▶ Problem:
Copy each of the records below word for word, leaving out the pictures.

▶ Records for this task:

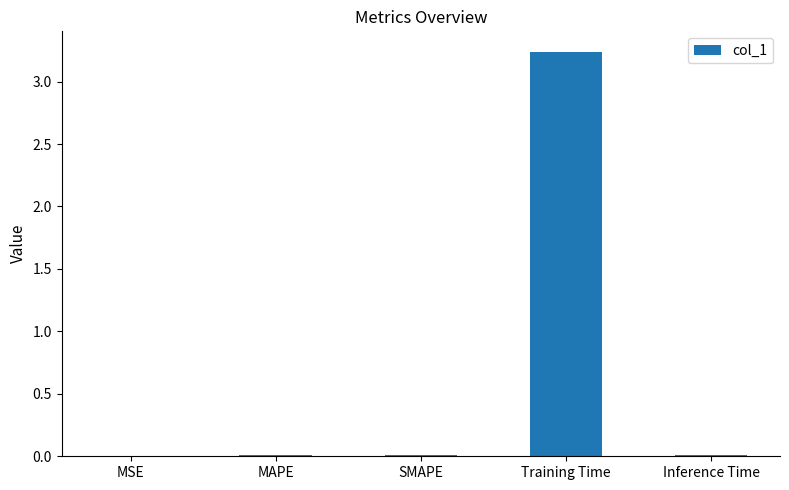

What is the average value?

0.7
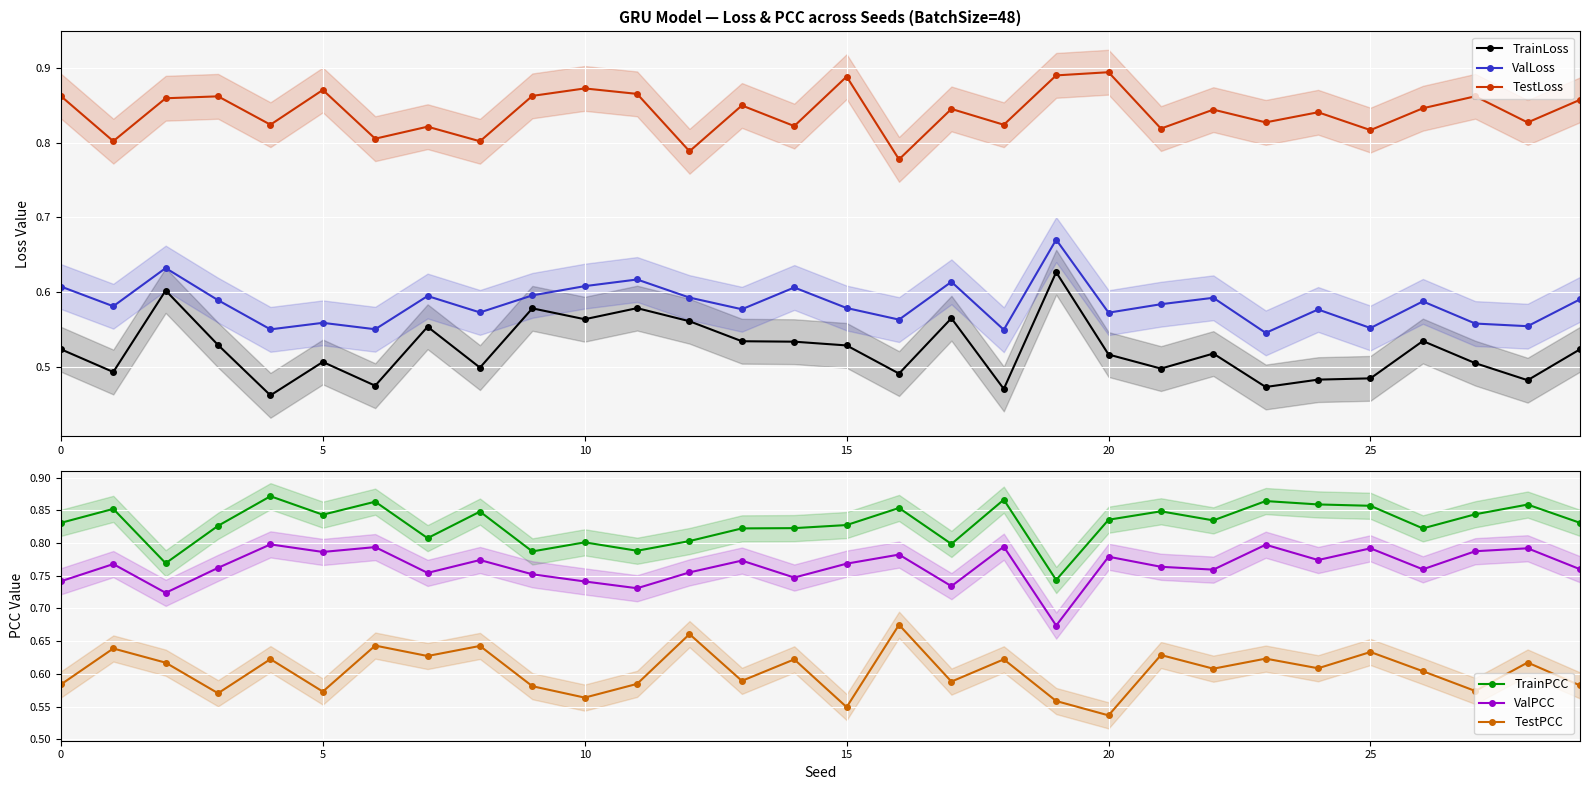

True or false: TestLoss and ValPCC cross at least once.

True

▶ Answer to this problem:
What is the average value?

0.7

True or false: TestLoss and ValPCC cross at least once.

True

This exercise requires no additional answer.